Interpretation of GAM diagnostics

Question

I am hoping to get some advice on my below gam diagnostics and whether my model needs further refining or is adequate as is?

I have conducted a randomised controlled trial to test if tagging impacts the growth of pythons. Pythons were allocated to two groups (tagged vs untagged) and their weight measured at six approximately evenly spaced time points starting from hatching and ending almost 400 days later.

I have built a series of GAMs and used AIC for variable selection. My final GAM is below. It includes:

• a discrete fixed effect for tagged vs untagged pythons
• a discrete fixed effect for sexes
• separate smooths for sexes through time/across python age
• a random intercept for individual python
• a random slope for individual python through time/across age

wt9 <- gam(weight_t ~ 
             tagged + 
             sex_t0 +
             s(age.x, by = sex_t0, k = 5) + 
             s(scale_id, bs = "re") + 
             s(age.x, scale_id, bs = "re"), 
           data = long, 
           method = "REML")

I then used gam.check() to assess diagnostics for my model.

Note that my model is being used to describe trends and not for prediction.

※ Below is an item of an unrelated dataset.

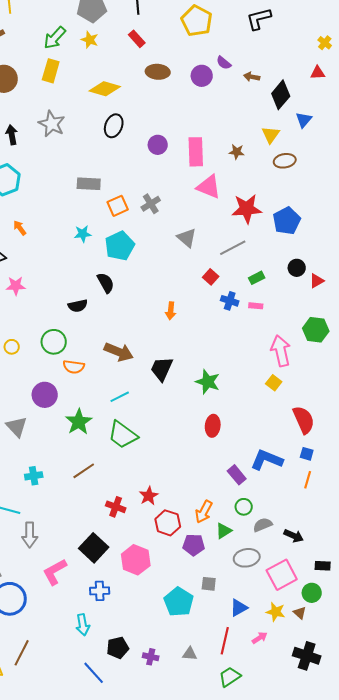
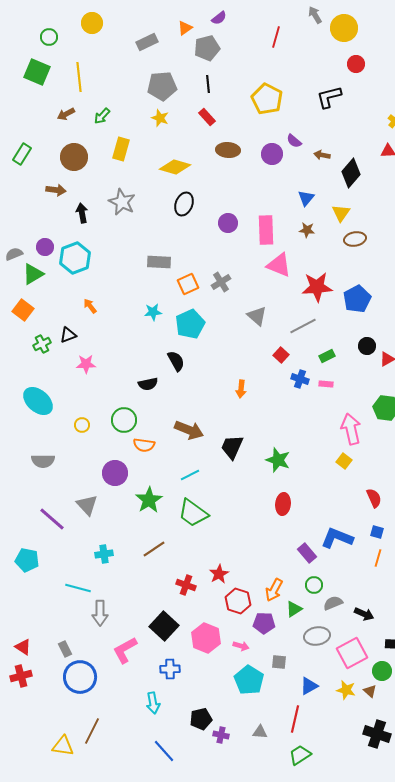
green arrow: (55, 38) -> (102, 116), moved, size x0.7
blue triangle: (304, 120) -> (306, 198), moved
red semicircle: (304, 420) -> (374, 498), size x0.7
pink arrow: (260, 638) -> (241, 646), moved, turned 49
black pentagon: (118, 648) -> (201, 719), moved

I have also included (or tried and then removed) all of the possible explanatory variables I have. In additional I have tried log transforming my response, due to small weights at start of study and large weights at end of study, but this did not improve my residual plots.

gam.check(wt9, rep = 500) 

Method: REML   Optimizer: outer newton
full convergence after 6 iterations.
Gradient range [-0.001751545,0.00288209]
(score 8980.895 & scale 508965.4).
Hessian positive definite, eigenvalue range [0.001751487,559.9235].
Model rank =  411 / 411 

Basis dimension (k) checking results. Low p-value (k-index<1) may
indicate that k is too low, especially if edf is close to k'.

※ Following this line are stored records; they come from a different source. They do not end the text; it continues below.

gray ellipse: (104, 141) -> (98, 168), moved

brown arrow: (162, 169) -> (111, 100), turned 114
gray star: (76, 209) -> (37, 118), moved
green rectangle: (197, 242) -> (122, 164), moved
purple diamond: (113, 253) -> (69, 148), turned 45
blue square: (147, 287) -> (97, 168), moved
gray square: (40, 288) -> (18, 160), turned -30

                        k'      edf k-index p-value
s(age.x):sex_t0f  4.00e+00 3.89e+00       1    0.52
s(age.x):sex_t0m  4.00e+00 3.86e+00       1    0.52
s(scale_id)       2.00e+02 9.29e-03      NA      NA
s(age.x,scale_id) 2.00e+02 1.74e+02      NA      NA

I am happy with most diagnostics, but in particular I would appreciate any second opinions on the QQ plot and Resids vs. linear pred. plot? I am unsure if these are substantial enough deviations from the ideal/optimal plots to warrant further model refining (although I am not sure where I would go to from here).

Answer 1

Some of those diagnostics plots look pretty ropey.

First though, it looks like your response can't be negative and yet your model allows it to be negative. Is this the case (that the response is non-negative)?

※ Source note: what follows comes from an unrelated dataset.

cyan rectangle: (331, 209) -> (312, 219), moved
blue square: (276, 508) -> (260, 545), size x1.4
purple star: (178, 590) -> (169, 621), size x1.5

If so, you likely want to switch to a distribution that has support on the positive (or non-negative) reals, such as the Gamma, (Tweedie), rather than use the Gaussian distribution.

Even though the check for a large enough basis suggests everything is OK, the EDFs of the by smooths are very close to 4. I would increase k to 8 or 10 even, and refit the model to be sure that you really aren't being too restrictive in terms of the basis.

Then I would start decomposing the residuals to see what might be leading to some of the structure we see; try plotting the residuals against the terms in the model and the other explanatory variables you said you;d include but then removed.

But you want to do this after you've switched to a more appropriate distribution if the response can;t be negative.

Instead of smooths of age by sex plus linear effects of age per subject, you might consider having random smooths of age by sex:

wt9 <- gam(weight_t ~ 
             tagged + 
             sex_t0 +
             s(age.x, by = sex_t0, k = 8) +
             s(age.x, scale_id, bs = 'fs'), # <---
           data = long, 
           method = "REML")

where in the indicated line I have added a random factor smooth term that include random intercepts plus random smooths of age by subject.

You could even think of doing that random factor smooth by sex

wt9 <- gam(weight_t ~ 
             tagged + 
             sex_t0 +
             s(age.x, scale_id, bs = 'fs', by = sex_t0), # <---
           data = long, 
           method = "REML")

where this would mean that the sexes could have different smoothness parameters but the individuals of each sex all shared the same smoothness parameter for their sex.